History of the Yorubas is a book of history by Samuel Johnson, covering the earliest times of Oduduwa to the beginning of the British protectorate. Although the writing of Yoruba history dates back to the late 19th Century and many Yoruba sub-groups also have their own oral histories and chronicles, Johnson’s account was naturally attended with more regard.

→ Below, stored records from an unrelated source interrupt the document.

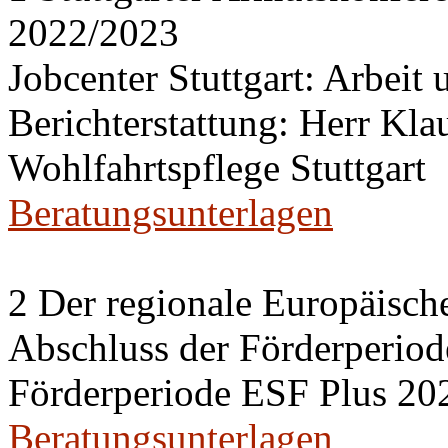
2022/2023
Jobcenter Stuttgart: Arbeit
Berichterstattung: Herr Kl
Wohlfahrtspflege Stuttgart
Beratungsunterlagen
2 Der regionale Europäisch
Abschluss der Förderperiod
Förderperiode ESF Plus 20
Beratungsunterlagen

Johnson based his writing upon the stories of Oyo mendicant minstrels who are mostly flatterers, and on the accounts of such persons like David Kukomi, an Ibadan cleric who fought in the wars during Alaafin Abiodun’s era. Also from Josiah Oni, a trader, and intelligent observer blessed with long enough life to bridge different generations. A contemporary’s review of the book criticizes the author for misrepresenting the histories of the Ijebu and the Ijeshas, and for presenting the Oyo as the proper Yoruba people. The manuscript, which took Samuel twenty years to write, was lost in England in the hands of a publisher in 1899. Samuel died two years later. His brother, Obadaih Johnson, finally, against all the war-time disablements of the British publishing firm, brought the book to print in 1921.
The book is wrapped with a wish for the Yoruba to return to ‘universal peace with prosperity and advancement’ and the welding into one of ‘the disjointed units under one head’, as in the days of Alaafin Abiodun, the Oyo emperor.